Housing Still Lacks First-Time Buyers Despite Low Rates

Investor's Business Daily

July sales of new single-family homes fell 2.4%, their second straight decline and the lowest level since March, the Commerce Department said Monday, as first-time buyers still accounted for a relatively small share.

New-home sales fell to an annual rate of 412,000 units, below forecasts for an uptick to 425,000, even with upward revisions to prior months.

"The numbers bucked the trend of other housing indicators in July, which uniformly pointed upwards," said Sal Guatieri, senior economist at BMO Capital Markets, referring in part to upticks in existing-home sales and housing starts.

"New-home sales are not even half their long-term norm when you account for population growth," he said. "The new-home market is definitely much weaker than the resale market.

July's slowdown in new-home sales occurred even as mortgage rates were at the lowest levels in more than a year and price gains cooled. The median sales price rose 2.9% vs. a year earlier, down from 7.8% in June and double-digit gains in much of 2013.

"The issue is lack of available mortgage credit for first-time buyers," said Jay McCanless, an analyst with Sterne Agee.

A survey from Campbell/Inside Mortgage Finance indicated July's first-time buyer share was 37.2%, the fifth straight monthly gain. Investors' share of home buys continued to fall, to 16% in July.

But first-time buyers have historically made up 40% to 45% of buyers, McCanless noted.

New-home sales make up about 10% of home purchases in the U.S. but have an outsized economic impact — from construction jobs and demand for materials to big-ticket items such as appliances.

"Certainly it was a far cry from what some economists were looking for to justify 3% to 4% GDP growth in the second half of the year," said Lindsey Piegza, chief economist with Sterne Agee.
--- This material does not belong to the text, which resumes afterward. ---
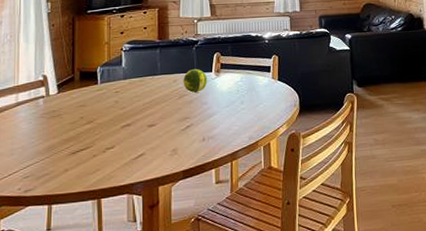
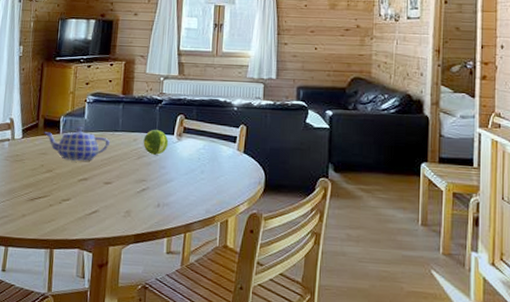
teapot: none [81,75,150,109] -> present [44,126,110,161]

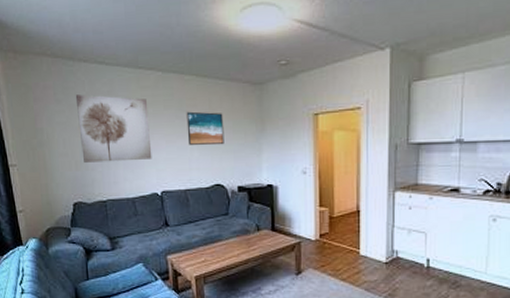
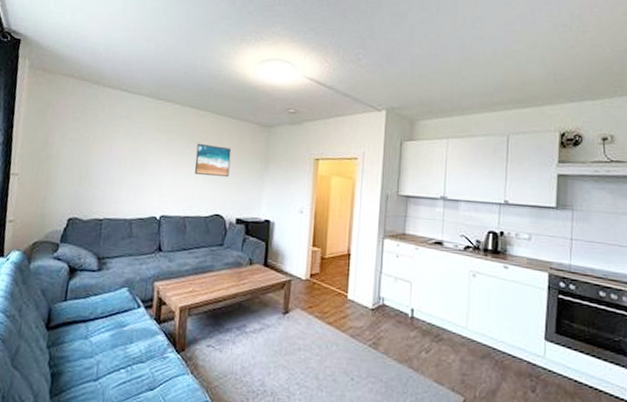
wall art: present [75,94,152,163] -> none [87,115,162,183]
Noting that existing-home sales have been rising for a couple of months, she said new-home sales weakness "sets the tone for an uneven housing market overall.

But the number of new homes for sale at the end of July rose to 205,000, representing six months of supply at the current sales rate. That indicates a balanced market.

Single-family new-home starts rose 8.3% in July to a seasonally adjusted annual rate of 656,000 units, the Commerce Department said earlier. But that's still way below the historical norm.

July new-home sales were down vs. June and a year earlier in all regions except for the South, which posted a 33.2% gain from July 2013.

Sales plunged 30.8% in the Northeast vs. June, according to Commerce. Analyst Megan McGrath of MKM Partners isn't sure that steep falloff jibes with the anecdotal evidence.

She says estimates on a three-month rolling average suggest summer is "slower than it was in the winter," even on a seasonally adjusted basis.

"It's not what we're hearing from actual homebuilders," she said. "I take this data with a grain of salt.

McCanless is more bullish on builders active in active-adult and move-up homes as well as luxury housing, such as PulteGroup (PHM), Meritage (MTH), Ryland (MTH) and WCI Communities (WCIC).

Toll Bros. (TOL) targets luxury buyers but is "fully valued," he said, as is Lennar (LEN).

Most builder stocks fell modestly Monday even as the S&P 500 hit a new record high.